I am thankful for everything that makes me who I am. I am thankful for the place I grew up, Peterborough. The way growing up in a small town shapes morals more than a big city. The way everyone knows everything about everyone, even the things they don’t know. How when tragedy strikes, the whole world really does stand still for a moment in a small town. The way the hills roll in with orange and yellow and red when things are changing. The way the snow whips up all of our emotions and buries them for the winter until they thaw in the spring. I am thankful that the seasons mark the changes, because without this symbol of time, things would drag by. 

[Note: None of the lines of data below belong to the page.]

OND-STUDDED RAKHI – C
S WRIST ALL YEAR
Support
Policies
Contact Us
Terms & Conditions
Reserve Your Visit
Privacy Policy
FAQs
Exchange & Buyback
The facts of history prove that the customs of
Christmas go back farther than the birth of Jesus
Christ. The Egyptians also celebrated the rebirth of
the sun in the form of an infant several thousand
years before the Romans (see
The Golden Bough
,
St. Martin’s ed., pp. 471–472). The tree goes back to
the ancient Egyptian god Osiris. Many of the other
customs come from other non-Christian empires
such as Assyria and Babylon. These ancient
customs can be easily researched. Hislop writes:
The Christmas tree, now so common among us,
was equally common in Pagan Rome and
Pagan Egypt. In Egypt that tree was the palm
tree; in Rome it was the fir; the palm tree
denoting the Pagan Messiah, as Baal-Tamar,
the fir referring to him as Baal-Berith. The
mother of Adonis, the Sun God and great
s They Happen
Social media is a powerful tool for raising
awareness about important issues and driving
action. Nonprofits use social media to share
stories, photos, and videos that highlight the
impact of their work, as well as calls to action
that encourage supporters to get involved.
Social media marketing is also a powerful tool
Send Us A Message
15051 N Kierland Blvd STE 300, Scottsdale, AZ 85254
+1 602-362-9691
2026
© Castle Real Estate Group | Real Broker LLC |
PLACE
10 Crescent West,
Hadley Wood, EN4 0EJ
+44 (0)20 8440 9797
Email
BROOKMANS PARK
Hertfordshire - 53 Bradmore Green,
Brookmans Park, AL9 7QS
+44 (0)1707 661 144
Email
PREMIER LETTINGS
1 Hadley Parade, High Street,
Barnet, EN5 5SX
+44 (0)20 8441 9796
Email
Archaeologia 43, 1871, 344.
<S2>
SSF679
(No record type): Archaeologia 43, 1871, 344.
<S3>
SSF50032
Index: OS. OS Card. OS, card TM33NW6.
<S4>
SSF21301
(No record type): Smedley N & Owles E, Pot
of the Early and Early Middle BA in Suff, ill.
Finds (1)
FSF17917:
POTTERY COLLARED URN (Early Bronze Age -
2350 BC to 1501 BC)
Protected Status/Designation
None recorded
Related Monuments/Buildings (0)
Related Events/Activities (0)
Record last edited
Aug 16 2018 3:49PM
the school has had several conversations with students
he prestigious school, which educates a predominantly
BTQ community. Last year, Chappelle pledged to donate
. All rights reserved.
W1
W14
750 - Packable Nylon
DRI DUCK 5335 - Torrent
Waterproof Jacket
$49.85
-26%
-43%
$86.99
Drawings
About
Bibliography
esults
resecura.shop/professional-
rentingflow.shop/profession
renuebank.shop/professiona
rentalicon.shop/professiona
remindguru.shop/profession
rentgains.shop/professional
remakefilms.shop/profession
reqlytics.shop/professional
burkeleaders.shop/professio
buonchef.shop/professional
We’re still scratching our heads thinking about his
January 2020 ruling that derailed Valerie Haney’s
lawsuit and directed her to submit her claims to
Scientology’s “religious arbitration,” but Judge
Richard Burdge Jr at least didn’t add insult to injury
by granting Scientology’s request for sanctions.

I am thankful for the summer, and how after a long cold winter it bursts upon us as though it had never gone. The way the heat blazes my shoulders as I run from my air-conditioned home to the air-conditioned car. The way my feet scream as I hop up and down on the hot pavement from parking lot to beach. In summer, I’m always going from one place to another. In winter, I stand still.
 I am thankful for the peace the snow brings, covering dirt and pollution under a blanket of tranquility. The way I can curl up underneath a fleece blanket and just breathe. How no matter what I do, my footprints will always show up in a bed of dirtied snow. The way all the white seems soothing after the intense array of sun colors.
I am thankful for fall because it is the forgetful season. For the way the bird’s song sings softer, until it suddenly vanishes and I forget that the silence is unusual. The way I am weaned off the heat and sun, slowly, until I don’t remember it was ever there.
I am thankful for Adams Playground, PES, Cunningham Pond, my back yard and all my memories as a tot. The way my mom gardened in the sun, and as I ran by would toss me a cherry tomato wrapped in basil. I am thankful for the sweet juice exploding in my mouth as the basil crunched and emitted a sweet and familiar taste. I am thankful for the bucket of about two hundred golf balls my sisters would scatter about the yard in all of our secret hiding places, telling me, the child in our game of house, to “Go collect the eggs, Zoë!” I am thankful for the time my sister, my dad and I took Margaret, our puppy, to the pond to swim and she was so scared she clawed me and I nearly sank right down to the murky bottom.  I am thankful for the big yellow slide and the tire swings that were eventually ruled “unsafe.” I am thankful that my childhood was not child-proofed and that I got bruises and ate wild mushrooms in the woods and got my stomach pumped. I am thankful because I got hurt, and when it was over the doctor gave me juice.
            I am thankful for violin lessons, singing lessons and dance lessons. For the way the bow glides across the strings and lets out a screeching wail when you haven’t practiced. For the way my voice cracked and I kept on singing until it was trained to hold that high note perfectly. For the way I shone on stage at my recitals, feeling every step coming together in a beautiful string of choreography. I am thankful for the time I sang “The Tigger Song” with my best friend in front of over twenty strangers, accompanied by dance moves and many giggles. Continually peeking down at my wrist where I had scribbled, “They’re bouncy, trouncy, flouncy, pouncy fun, fun, fun, fun, FUN! But the most wonderful thing about Tiggers is I'm the only one”
            I am thankful for the tree house my dad built us, complete with trap door, hand-made ladder, screened-in windows and an American flag. The way we proclaimed it our “Secret Club House” for about a week, and the way I was included in this game. How we had to pay dues, but I was the only one who paid, being the youngest of two sisters. How when the game was over, I was once again taboo and would be left alone in the tree-house, too afraid of heights to clamber down the rickety swinging ladder. I am thankful for my dad, who came to rescue me, wondering aloud why I had climbed up there in the first place. To be included.